Why green water can come back after treatment
Sometimes the pool clears, then turns green again a few days later. That usually means the underlying issue was only partly fixed.
The most common reasons are low chlorine after shocking, poor filtration, short pump run times, unbalanced pH, or untreated algae hiding in dead spots. Stabilizer levels can also complicate things. If cyanuric acid is too high, chlorine becomes less effective, and the pool may struggle even when test strips suggest there is sanitizer present.
Another possibility is circulation. If the pump is undersized, the filter is worn out, or return flow is weak, the water may not be moving enough to distribute chemicals and trap contaminants. In those cases, clearing the water is not just about chemicals. Equipment condition matters too.
How to keep pool water from turning green again
Prevention is always less expensive than recovery. Regular testing is the foundation. Keep sanitizer in range, maintain proper pH and alkalinity, and do not let small chemistry drift turn into a bigger cleanup.
Routine brushing and skimming help more than many homeowners realize. Algae likes quiet areas where circulation is poor. Brushing steps, walls, and corners interrupts growth before it becomes visible.
Filter maintenance is just as important. A clogged cartridge, tired filter media, or neglected pump basket reduces water quality fast. If your equipment is older or struggling to keep up, upgrading to a more efficient pump, better filtration, or improved automation can make pool care easier and more consistent.

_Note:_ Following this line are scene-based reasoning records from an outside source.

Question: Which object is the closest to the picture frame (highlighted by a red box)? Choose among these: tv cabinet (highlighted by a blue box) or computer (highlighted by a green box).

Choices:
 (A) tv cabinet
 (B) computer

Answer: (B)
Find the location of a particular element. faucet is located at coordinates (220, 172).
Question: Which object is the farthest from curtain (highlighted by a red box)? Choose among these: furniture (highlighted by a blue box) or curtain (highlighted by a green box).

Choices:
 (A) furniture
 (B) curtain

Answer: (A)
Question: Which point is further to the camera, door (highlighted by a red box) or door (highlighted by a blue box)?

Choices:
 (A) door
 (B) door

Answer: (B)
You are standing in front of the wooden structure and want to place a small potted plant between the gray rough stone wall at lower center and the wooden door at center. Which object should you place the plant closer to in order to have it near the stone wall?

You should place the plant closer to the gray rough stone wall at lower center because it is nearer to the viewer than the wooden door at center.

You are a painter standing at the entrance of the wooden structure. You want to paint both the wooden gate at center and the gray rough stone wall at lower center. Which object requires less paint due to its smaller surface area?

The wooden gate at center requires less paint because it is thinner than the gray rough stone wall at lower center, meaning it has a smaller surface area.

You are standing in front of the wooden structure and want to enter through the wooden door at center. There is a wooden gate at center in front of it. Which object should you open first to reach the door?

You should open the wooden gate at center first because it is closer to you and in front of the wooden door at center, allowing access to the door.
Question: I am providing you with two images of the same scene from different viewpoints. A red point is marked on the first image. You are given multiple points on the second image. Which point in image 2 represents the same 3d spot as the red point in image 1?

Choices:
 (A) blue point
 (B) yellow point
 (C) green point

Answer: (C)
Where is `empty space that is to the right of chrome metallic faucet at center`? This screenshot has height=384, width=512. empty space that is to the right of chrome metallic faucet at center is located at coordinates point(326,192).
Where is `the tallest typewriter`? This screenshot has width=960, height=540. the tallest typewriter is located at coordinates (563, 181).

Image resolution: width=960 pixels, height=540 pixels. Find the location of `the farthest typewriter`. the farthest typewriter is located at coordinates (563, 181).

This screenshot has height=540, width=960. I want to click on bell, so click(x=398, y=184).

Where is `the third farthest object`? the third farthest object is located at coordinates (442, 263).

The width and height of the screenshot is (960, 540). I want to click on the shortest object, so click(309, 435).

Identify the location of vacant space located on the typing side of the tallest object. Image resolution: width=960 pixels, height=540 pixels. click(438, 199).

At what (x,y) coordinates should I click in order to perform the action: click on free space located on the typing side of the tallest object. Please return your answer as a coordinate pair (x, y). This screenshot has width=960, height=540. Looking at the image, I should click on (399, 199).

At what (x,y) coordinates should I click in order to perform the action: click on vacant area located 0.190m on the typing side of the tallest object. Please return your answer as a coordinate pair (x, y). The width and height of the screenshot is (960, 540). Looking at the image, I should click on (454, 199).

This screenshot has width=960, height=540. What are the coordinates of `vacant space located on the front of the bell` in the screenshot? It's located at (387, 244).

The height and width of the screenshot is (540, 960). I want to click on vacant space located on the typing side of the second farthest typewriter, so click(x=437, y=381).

For salt pools, the same rules apply. A salt chlorine generator still depends on proper water balance, adequate run time, and clean cells. Green water in a salt pool usually means chlorine production or circulation has fallen behind demand.
If you want fewer surprises, keep the right basics on hand: a dependable test kit, sanitizer, shock, balancing chemicals, and replacement filter elements when needed. That way, a small change in water color does not turn into a full cleanup project.
When green pool water means it's time to look beyond chemicals
There are times when the problem is not just chemical demand. If the pool repeatedly turns green despite proper treatment, check whether the filter is correctly sized, the pump is moving enough water, and the circulation pattern is reaching the whole pool.
A worn pump, failing timer, dirty cartridge, broken valve, or aging salt cell can all create conditions where chemistry never gets a fair chance to work. Pool owners often spend weeks chasing water quality when the real issue is equipment performance.
That is why practical support matters. MSP Supply works with pool owners who need more than a bottle off the shelf - sometimes the right fix is a filter replacement, a new pump basket lid, a salt-system part, or a better testing routine supported by the right maintenance products.
Green pool water is frustrating, but it is usually fixable once you identify the actual cause. Start with a clear test, match the treatment to the problem, and protect your water with consistent maintenance. Clear water is not luck. It is the result of a pool system that is balanced, circulating well, and getting the support it needs.